[MATERIAL PROVIDED]

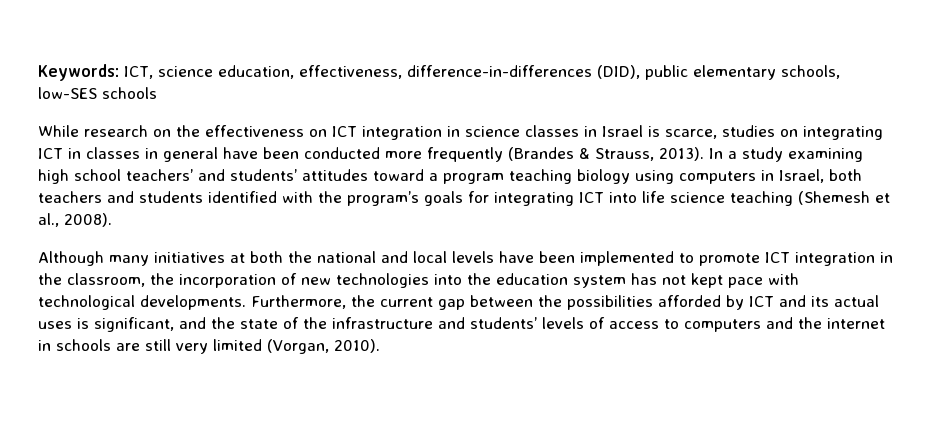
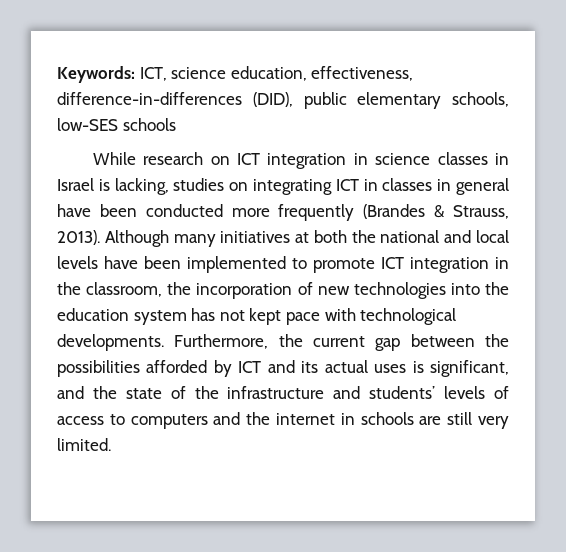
[176,125,327,137] the effectiveness on -> (230, 160) none
[665,129,717,139] scarce, -> [114,178,169,195] lacking,
[709,147,863,162] [38,169,862,184] [38,191,890,206] [38,213,112,227] In a study examining high school teachers’ and students’ attitudes toward a program teaching biology using computers in Israel, both teachers and students identified with the program’s goals for integrating ICT into life science teaching (Shemesh et al., 2008). // -> (100, 237) none
[213,339,380,354] limited (Vorgan, 2010). -> [57,438,111,451] limited.

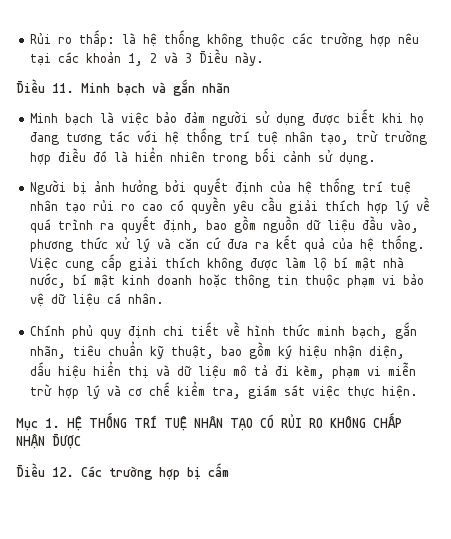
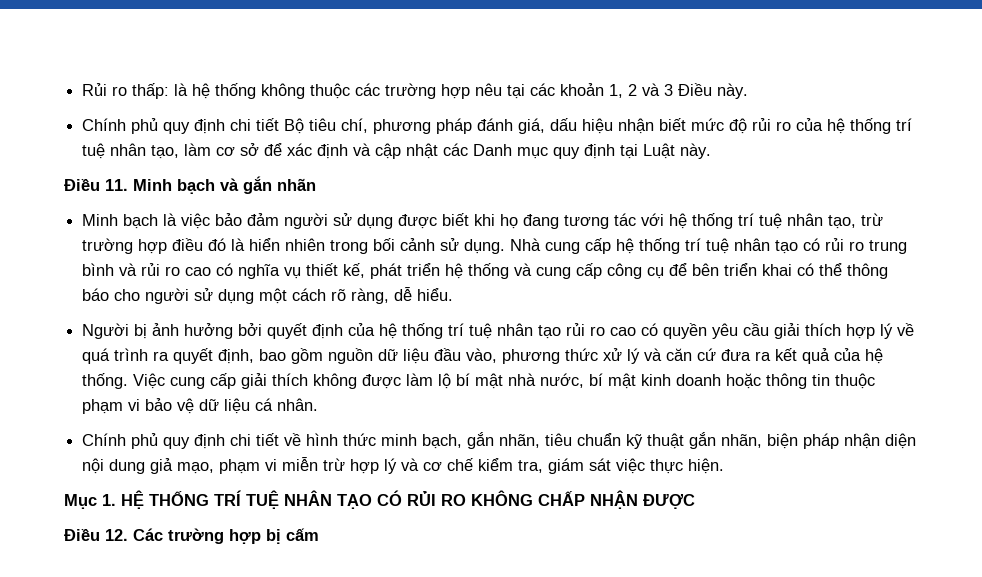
(265, 59) none -> [82,118,913,134] [82,143,712,159] // Chính phủ quy định chi tiết Bộ tiêu chí, phương pháp đánh giá, dấu hiệu nhận biết mức độ rủi ro của hệ thống trí tuệ nhân tạo, làm cơ sở để xác định và cập nhật các Danh mục quy định tại Luật này.
(377, 158) none -> [510,238,908,254] [82,263,889,279] [82,287,454,304] Nhà cung cấp hệ thống trí tuệ nhân tạo có rủi ro trung bình và rủi ro cao có nghĩa vụ thiết kế, phát triển hệ thống và cung cấp công cụ để bên triển khai có thể thông báo cho người sử dụng một cách rõ ràng, dễ hiểu.
[171,342,406,359] [30,361,326,379] thuật, bao gồm ký hiệu nhận diện, dấu hiệu hiển thị và dữ liệu mô tả đi kèm, -> [647,432,917,449] [82,458,215,474] thuật gắn nhãn, biện pháp nhận diện nội dung giả mạo,

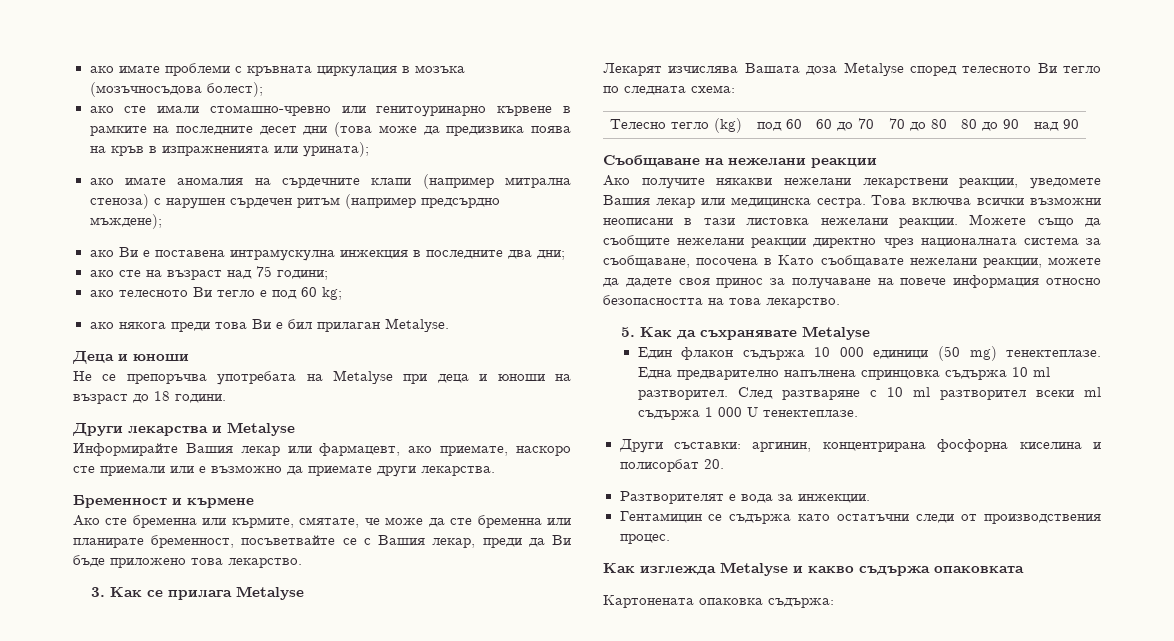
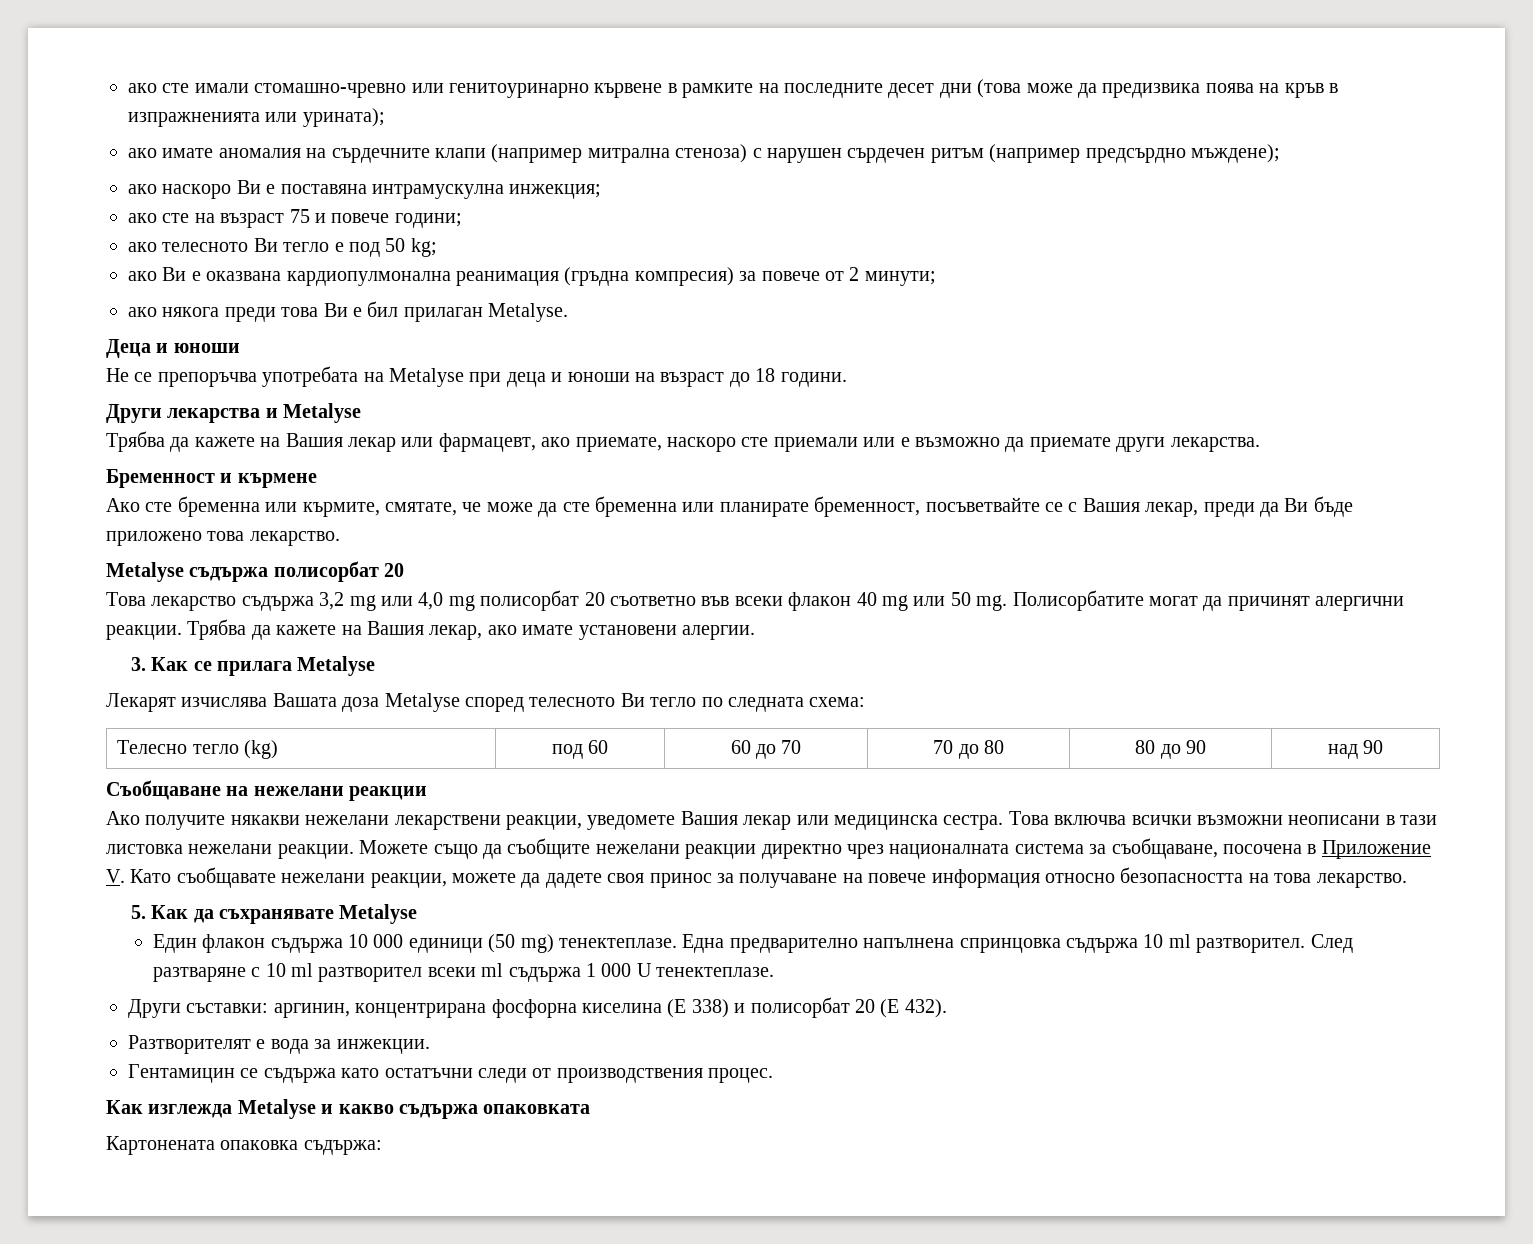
[89,63,465,77] [89,82,263,97] [89,106,114,113] ако имате проблеми с кръвната циркулация в мозъка (мозъчносъдова болест); // ако -> [128,83,157,93] ако
[118,247,565,261] Ви е поставена интрамускулна инжекция в последните два дни; -> [162,180,602,199] наскоро Ви е поставяна интрамускулна инжекция;
[226,266,272,279] над 75 -> [289,209,390,223] 75 и повече
[300,287,317,297] 60 -> [385,238,406,252] 50
(342, 293) none -> [128,267,936,286] // ако Ви е оказвана кардиопулмонална реанимация (гръдна компресия) за повече от 2 минути;
[73,443,178,456] Информирайте -> [106,431,281,452] Трябва да кажете на
(302, 563) none -> [106,561,405,582] [106,590,1405,611] [106,619,755,640] // Metalyse съдържа полисорбат 20 // Това лекарство съдържа 3,2 mg или 4,0 mg полисорбат 20 съответно във всеки флакон 40 mg или 50 mg. Полисорбатите могат да причинят алергични реакции. Трябва да кажете на Вашия лекар, ако имате установени алергии.
(773, 261) none -> [1321,840,1431,859] [106,869,125,883] Приложение V.
[1093,442,1101,449] [619,459,724,472] и полисорбат 20. -> [667,997,947,1018] (Е 338) и полисорбат 20 (Е 432).

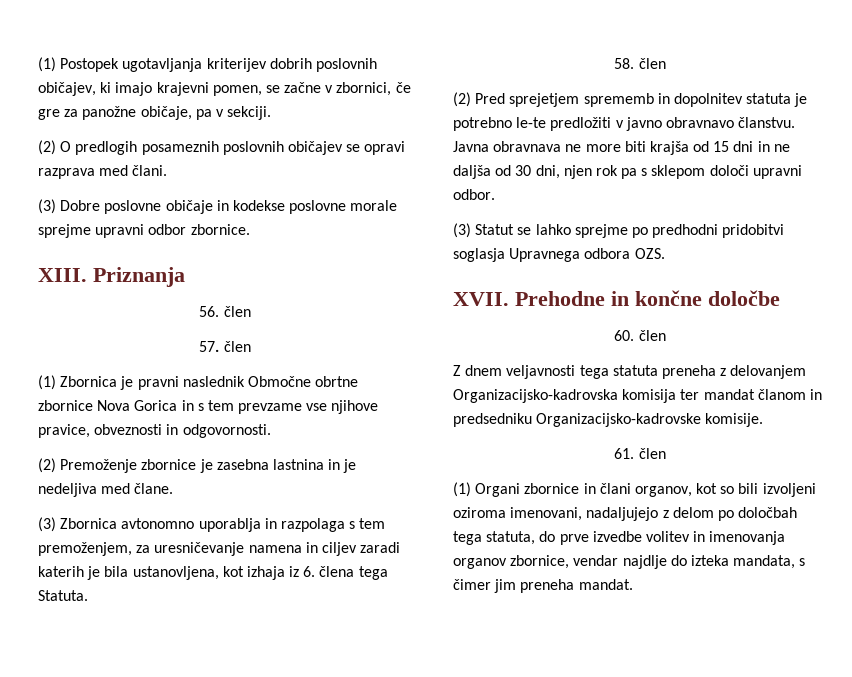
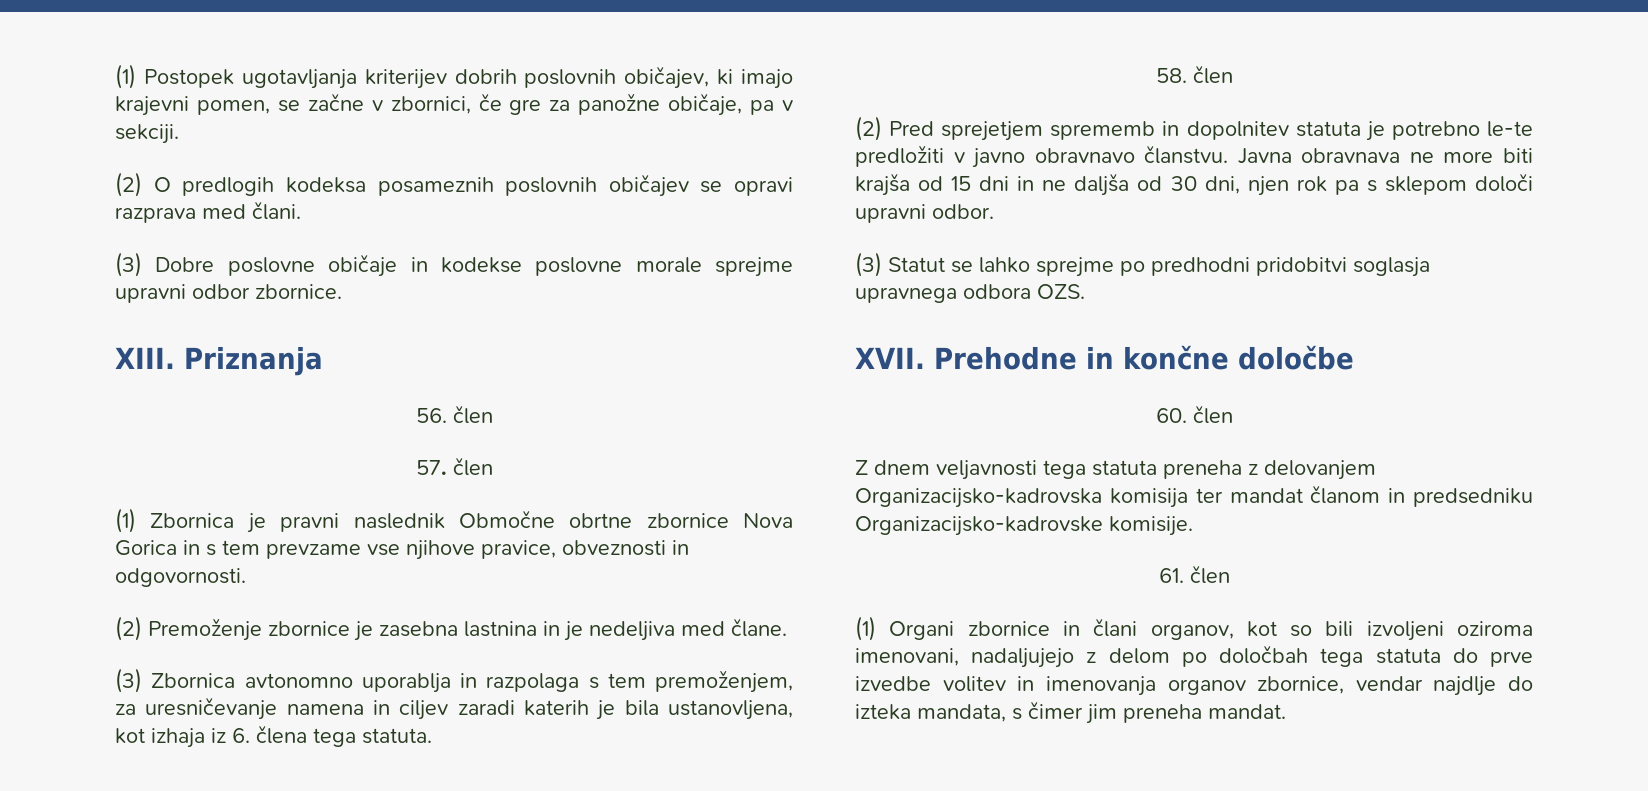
(138, 148) none -> [285,177,366,193] kodeksa
[38,590,88,601] Statuta. -> [362,728,432,744] statuta.
[509,248,581,262] Upravnega -> [855,287,957,303] upravnega
[486,531,536,545] statuta, -> [1375,648,1441,664] statuta

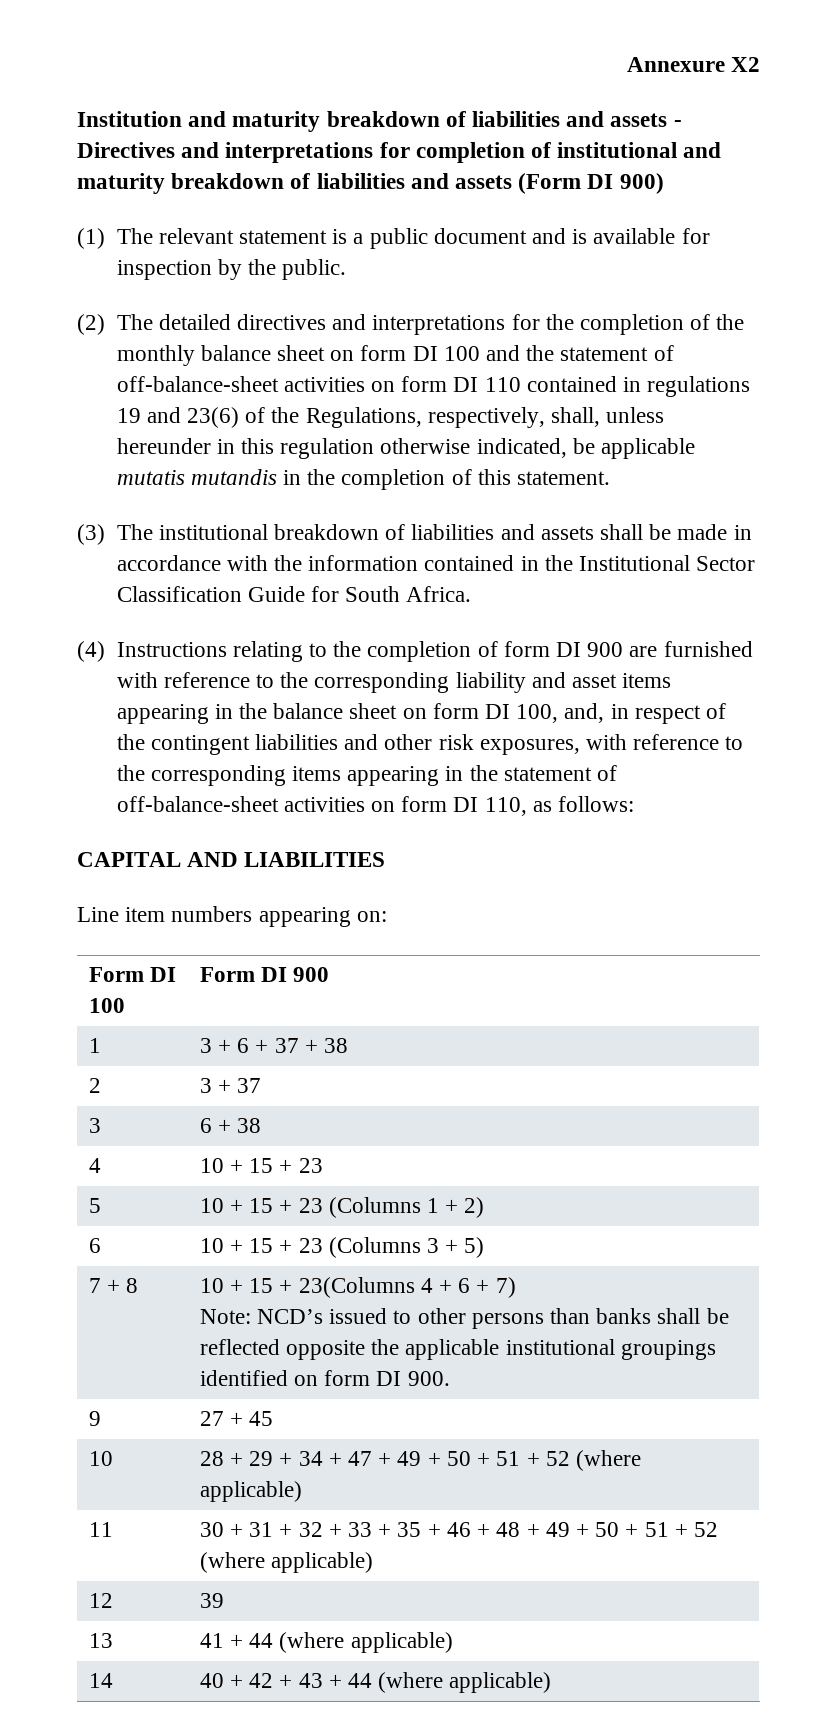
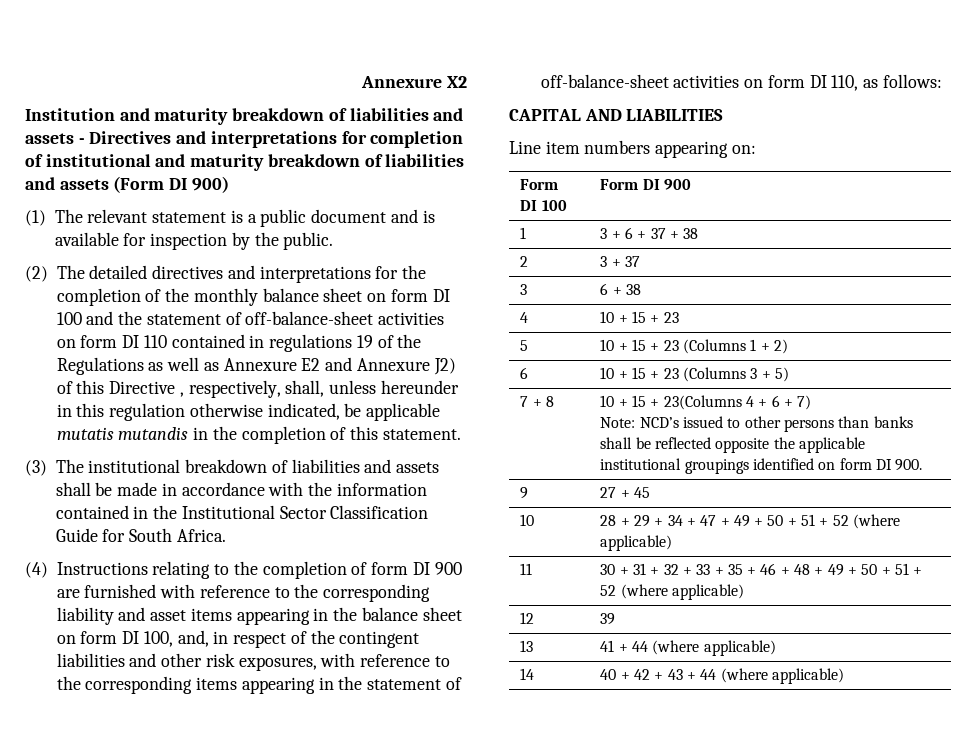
[146,407,422,428] and 23(6) of the Regulations, -> [377,334,422,348] [56,357,456,375] [56,380,184,397] of the Regulations as well as Annexure E2 and Annexure J2) of this Directive ,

[/MATERIAL PROVIDED]

Extract all the data above exactly, excluding every picture.

[176,125,327,137] the effectiveness on -> (230, 160) none
[665,129,717,139] scarce, -> [114,178,169,195] lacking,
[709,147,863,162] [38,169,862,184] [38,191,890,206] [38,213,112,227] In a study examining high school teachers’ and students’ attitudes toward a program teaching biology using computers in Israel, both teachers and students identified with the program’s goals for integrating ICT into life science teaching (Shemesh et al., 2008). // -> (100, 237) none
[213,339,380,354] limited (Vorgan, 2010). -> [57,438,111,451] limited.

(265, 59) none -> [82,118,913,134] [82,143,712,159] // Chính phủ quy định chi tiết Bộ tiêu chí, phương pháp đánh giá, dấu hiệu nhận biết mức độ rủi ro của hệ thống trí tuệ nhân tạo, làm cơ sở để xác định và cập nhật các Danh mục quy định tại Luật này.
(377, 158) none -> [510,238,908,254] [82,263,889,279] [82,287,454,304] Nhà cung cấp hệ thống trí tuệ nhân tạo có rủi ro trung bình và rủi ro cao có nghĩa vụ thiết kế, phát triển hệ thống và cung cấp công cụ để bên triển khai có thể thông báo cho người sử dụng một cách rõ ràng, dễ hiểu.
[171,342,406,359] [30,361,326,379] thuật, bao gồm ký hiệu nhận diện, dấu hiệu hiển thị và dữ liệu mô tả đi kèm, -> [647,432,917,449] [82,458,215,474] thuật gắn nhãn, biện pháp nhận diện nội dung giả mạo,

[89,63,465,77] [89,82,263,97] [89,106,114,113] ако имате проблеми с кръвната циркулация в мозъка (мозъчносъдова болест); // ако -> [128,83,157,93] ако
[118,247,565,261] Ви е поставена интрамускулна инжекция в последните два дни; -> [162,180,602,199] наскоро Ви е поставяна интрамускулна инжекция;
[226,266,272,279] над 75 -> [289,209,390,223] 75 и повече
[300,287,317,297] 60 -> [385,238,406,252] 50
(342, 293) none -> [128,267,936,286] // ако Ви е оказвана кардиопулмонална реанимация (гръдна компресия) за повече от 2 минути;
[73,443,178,456] Информирайте -> [106,431,281,452] Трябва да кажете на
(302, 563) none -> [106,561,405,582] [106,590,1405,611] [106,619,755,640] // Metalyse съдържа полисорбат 20 // Това лекарство съдържа 3,2 mg или 4,0 mg полисорбат 20 съответно във всеки флакон 40 mg или 50 mg. Полисорбатите могат да причинят алергични реакции. Трябва да кажете на Вашия лекар, ако имате установени алергии.
(773, 261) none -> [1321,840,1431,859] [106,869,125,883] Приложение V.
[1093,442,1101,449] [619,459,724,472] и полисорбат 20. -> [667,997,947,1018] (Е 338) и полисорбат 20 (Е 432).

(138, 148) none -> [285,177,366,193] kodeksa
[38,590,88,601] Statuta. -> [362,728,432,744] statuta.
[509,248,581,262] Upravnega -> [855,287,957,303] upravnega
[486,531,536,545] statuta, -> [1375,648,1441,664] statuta

[146,407,422,428] and 23(6) of the Regulations, -> [377,334,422,348] [56,357,456,375] [56,380,184,397] of the Regulations as well as Annexure E2 and Annexure J2) of this Directive ,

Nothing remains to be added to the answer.